Task requirements: Reproduce exactly, from the data that follows, the line with "فراموشی در حال ویرانی است.", the line with "Peter Stein riprende", and every line that lies between them.

[Stored items from a collection]
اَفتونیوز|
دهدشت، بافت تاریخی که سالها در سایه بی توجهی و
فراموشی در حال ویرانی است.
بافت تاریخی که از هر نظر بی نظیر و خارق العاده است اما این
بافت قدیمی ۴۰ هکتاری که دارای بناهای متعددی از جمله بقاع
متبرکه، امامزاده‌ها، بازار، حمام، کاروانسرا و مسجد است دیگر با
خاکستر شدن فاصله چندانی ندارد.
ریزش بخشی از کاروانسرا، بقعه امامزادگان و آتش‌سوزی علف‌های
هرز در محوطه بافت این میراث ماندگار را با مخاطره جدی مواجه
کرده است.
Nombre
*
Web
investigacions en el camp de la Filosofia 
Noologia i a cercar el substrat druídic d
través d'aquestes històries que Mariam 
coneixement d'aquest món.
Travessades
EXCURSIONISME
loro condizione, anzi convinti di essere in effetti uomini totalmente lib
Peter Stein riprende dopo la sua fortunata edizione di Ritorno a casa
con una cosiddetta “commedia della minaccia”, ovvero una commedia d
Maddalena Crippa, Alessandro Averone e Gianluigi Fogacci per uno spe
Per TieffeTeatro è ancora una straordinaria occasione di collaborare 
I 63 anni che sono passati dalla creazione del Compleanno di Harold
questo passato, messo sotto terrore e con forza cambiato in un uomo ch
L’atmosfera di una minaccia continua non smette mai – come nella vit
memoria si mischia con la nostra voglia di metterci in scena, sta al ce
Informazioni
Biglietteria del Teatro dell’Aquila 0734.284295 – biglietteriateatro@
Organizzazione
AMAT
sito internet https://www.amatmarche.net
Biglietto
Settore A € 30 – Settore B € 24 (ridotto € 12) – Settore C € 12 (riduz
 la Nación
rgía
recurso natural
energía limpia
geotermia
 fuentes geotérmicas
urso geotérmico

==

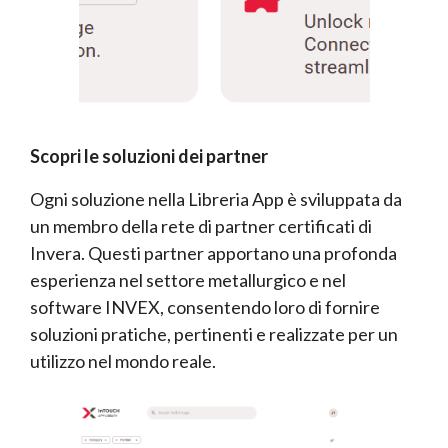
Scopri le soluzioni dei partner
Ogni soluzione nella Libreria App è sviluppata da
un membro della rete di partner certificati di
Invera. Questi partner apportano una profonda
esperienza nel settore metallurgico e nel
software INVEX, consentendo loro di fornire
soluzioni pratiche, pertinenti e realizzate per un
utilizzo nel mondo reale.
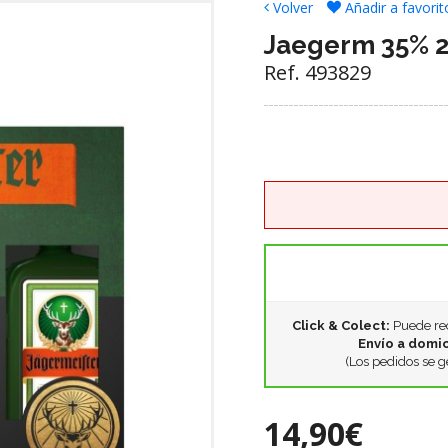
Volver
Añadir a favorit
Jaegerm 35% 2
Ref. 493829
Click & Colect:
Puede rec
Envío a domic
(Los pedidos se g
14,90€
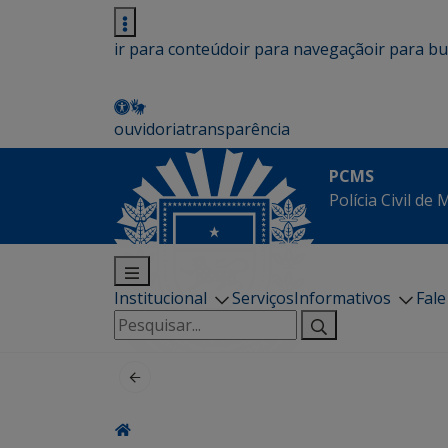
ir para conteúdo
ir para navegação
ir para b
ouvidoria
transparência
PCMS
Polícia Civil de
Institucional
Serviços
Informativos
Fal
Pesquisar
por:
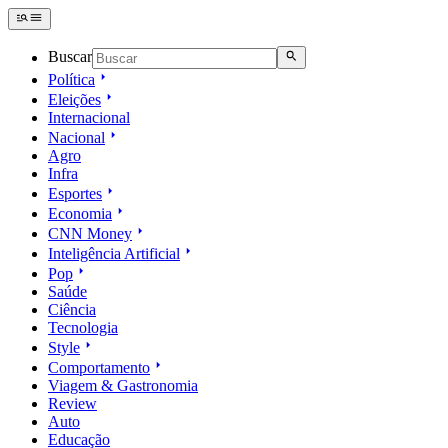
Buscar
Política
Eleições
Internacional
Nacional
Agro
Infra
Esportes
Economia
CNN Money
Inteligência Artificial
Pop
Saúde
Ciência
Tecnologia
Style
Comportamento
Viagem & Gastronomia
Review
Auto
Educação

--

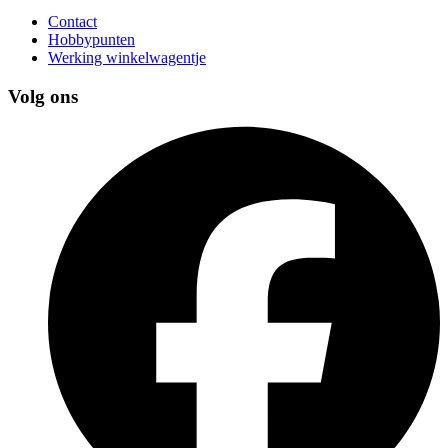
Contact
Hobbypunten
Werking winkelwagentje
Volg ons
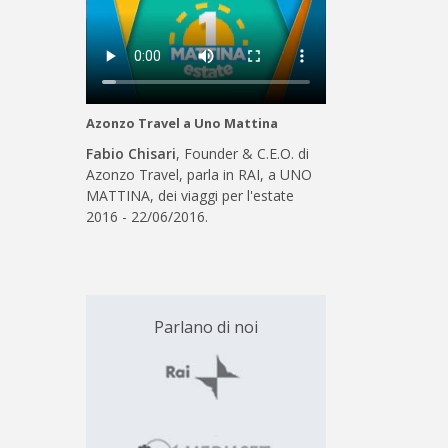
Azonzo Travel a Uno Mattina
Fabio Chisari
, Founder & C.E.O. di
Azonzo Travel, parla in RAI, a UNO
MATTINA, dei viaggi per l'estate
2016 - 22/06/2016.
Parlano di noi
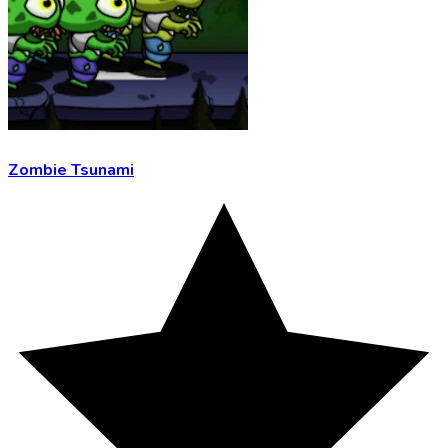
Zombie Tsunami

Result below:
فراموشی در حال ویرانی است.
بافت تاریخی که از هر نظر بی نظیر و خارق العاده است اما این
بافت قدیمی ۴۰ هکتاری که دارای بناهای متعددی از جمله بقاع
متبرکه، امامزاده‌ها، بازار، حمام، کاروانسرا و مسجد است دیگر با
خاکستر شدن فاصله چندانی ندارد.
ریزش بخشی از کاروانسرا، بقعه امامزادگان و آتش‌سوزی علف‌های
هرز در محوطه بافت این میراث ماندگار را با مخاطره جدی مواجه
کرده است.
Nombre
*
Web
investigacions en el camp de la Filosofia 
Noologia i a cercar el substrat druídic d
través d'aquestes històries que Mariam 
coneixement d'aquest món.
Travessades
EXCURSIONISME
loro condizione, anzi convinti di essere in effetti uomini totalmente lib
Peter Stein riprende dopo la sua fortunata edizione di Ritorno a casa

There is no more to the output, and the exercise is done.